§ WHAT YOU NEED TO DO
Across all lines of the entries, tally those with the word "pixels" in them. The reply is the tally, by itself.
##### MATERIAL PROVIDED #####
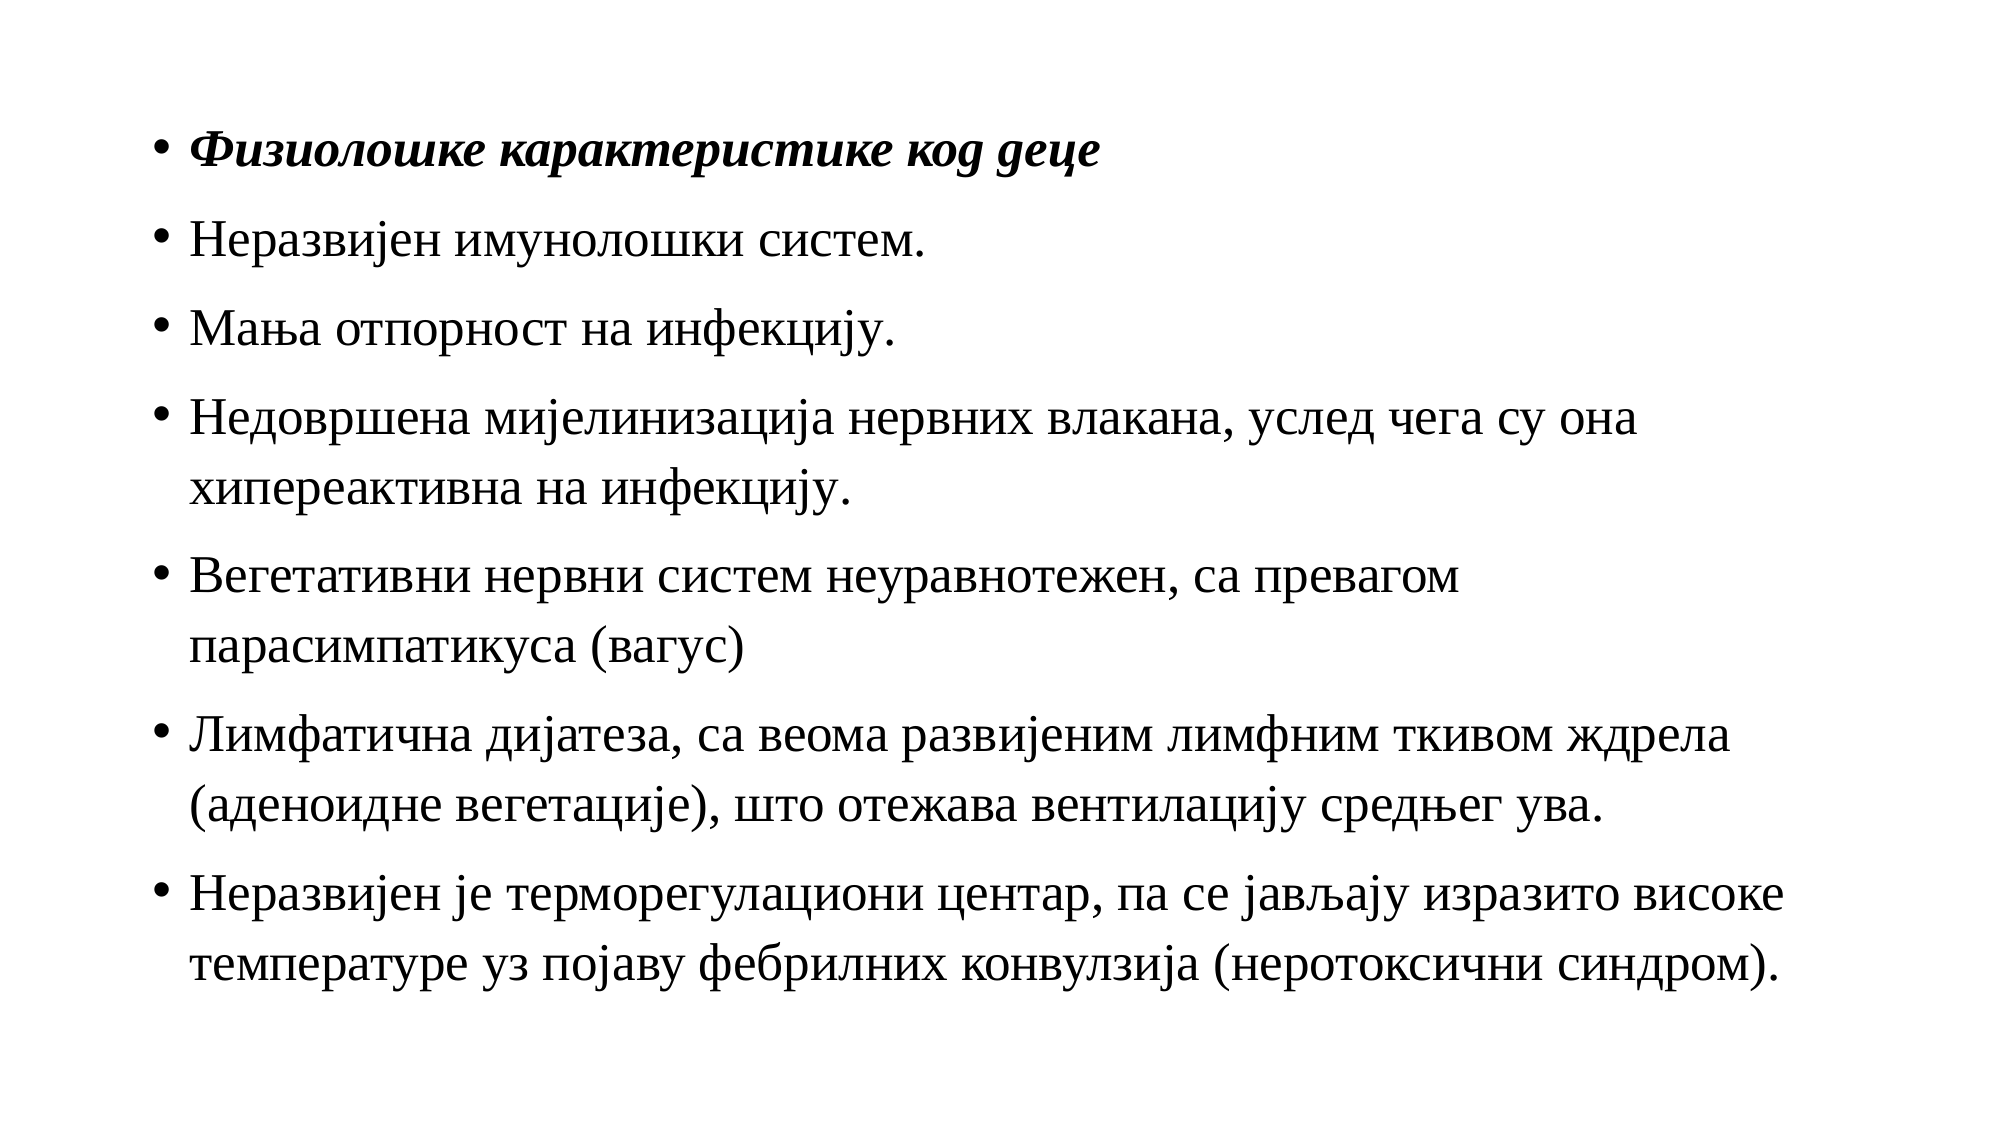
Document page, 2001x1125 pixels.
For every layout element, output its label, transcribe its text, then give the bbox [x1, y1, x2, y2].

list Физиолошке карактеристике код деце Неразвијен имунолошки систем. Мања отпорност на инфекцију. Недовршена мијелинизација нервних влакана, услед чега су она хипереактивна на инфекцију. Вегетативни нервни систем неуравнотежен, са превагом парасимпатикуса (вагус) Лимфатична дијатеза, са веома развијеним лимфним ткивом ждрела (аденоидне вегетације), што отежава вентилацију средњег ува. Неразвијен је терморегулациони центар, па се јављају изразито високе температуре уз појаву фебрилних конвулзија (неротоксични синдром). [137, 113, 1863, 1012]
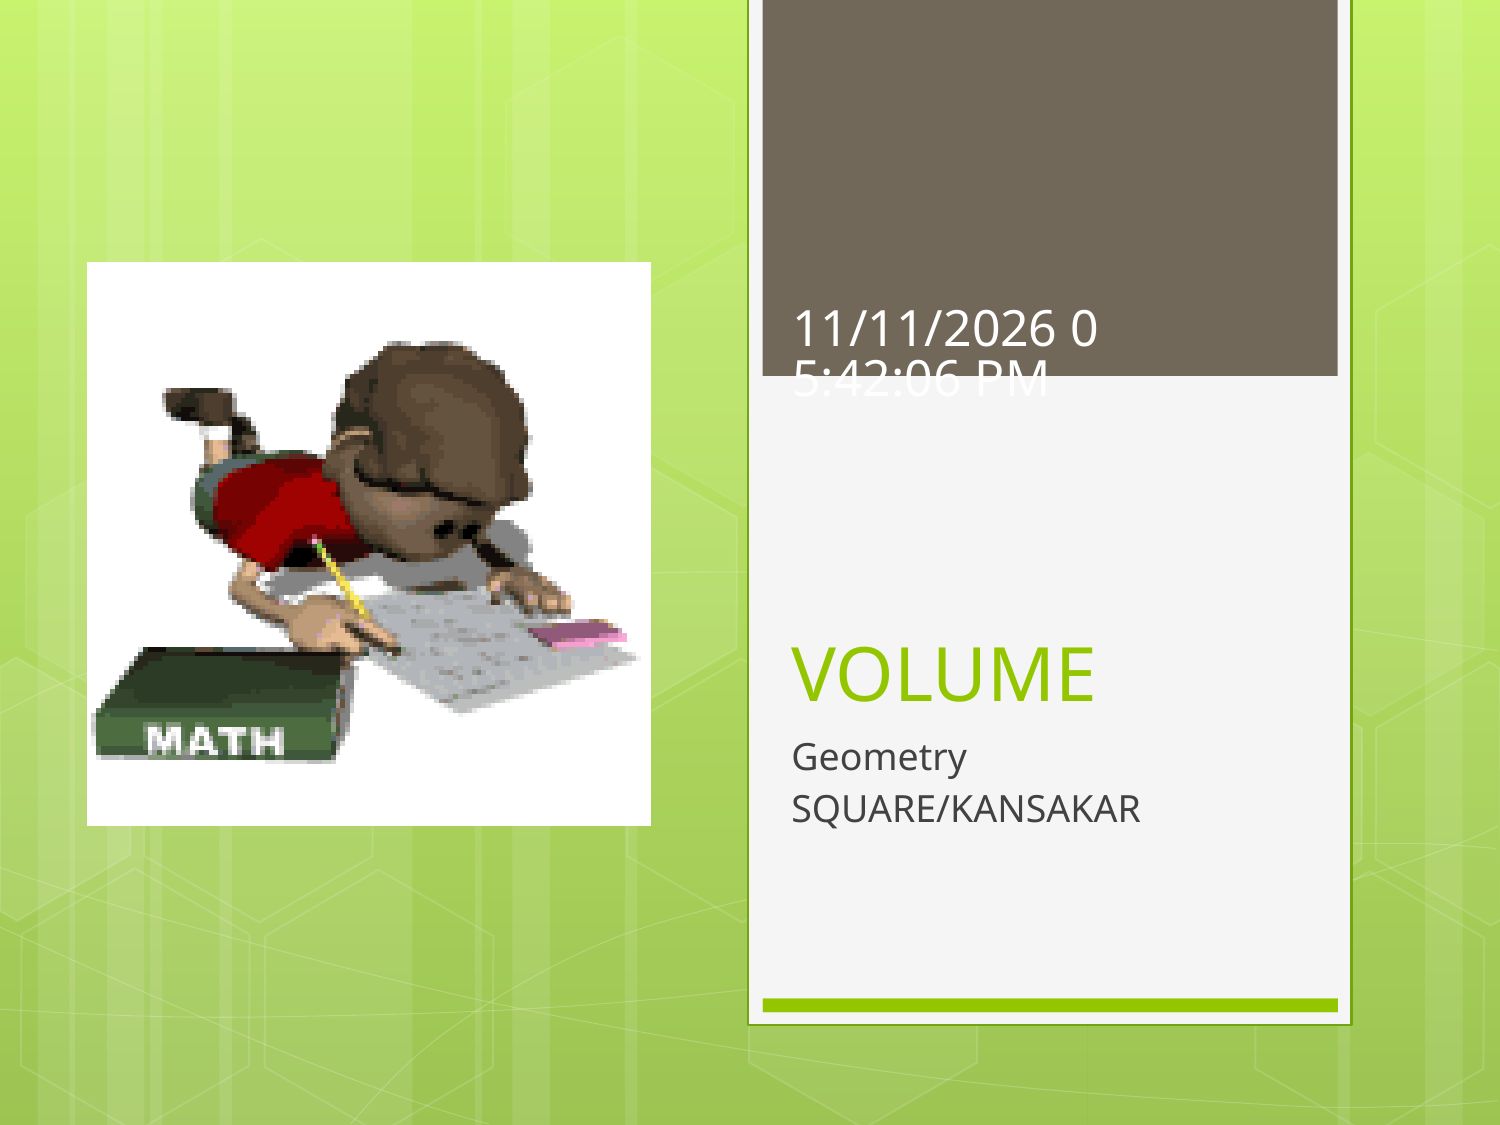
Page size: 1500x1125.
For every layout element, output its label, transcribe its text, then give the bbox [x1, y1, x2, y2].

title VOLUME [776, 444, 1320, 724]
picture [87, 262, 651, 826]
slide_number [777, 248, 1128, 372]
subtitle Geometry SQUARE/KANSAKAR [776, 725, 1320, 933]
#####
##### MATERIAL PROVIDED #####
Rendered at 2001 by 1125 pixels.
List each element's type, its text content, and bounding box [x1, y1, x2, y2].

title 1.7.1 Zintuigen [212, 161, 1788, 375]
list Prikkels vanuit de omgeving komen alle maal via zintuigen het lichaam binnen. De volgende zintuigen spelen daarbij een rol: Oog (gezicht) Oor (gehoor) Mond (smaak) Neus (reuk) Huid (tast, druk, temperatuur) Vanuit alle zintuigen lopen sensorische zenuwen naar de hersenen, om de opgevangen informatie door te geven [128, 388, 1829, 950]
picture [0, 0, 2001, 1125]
#####
§ ANSWER
2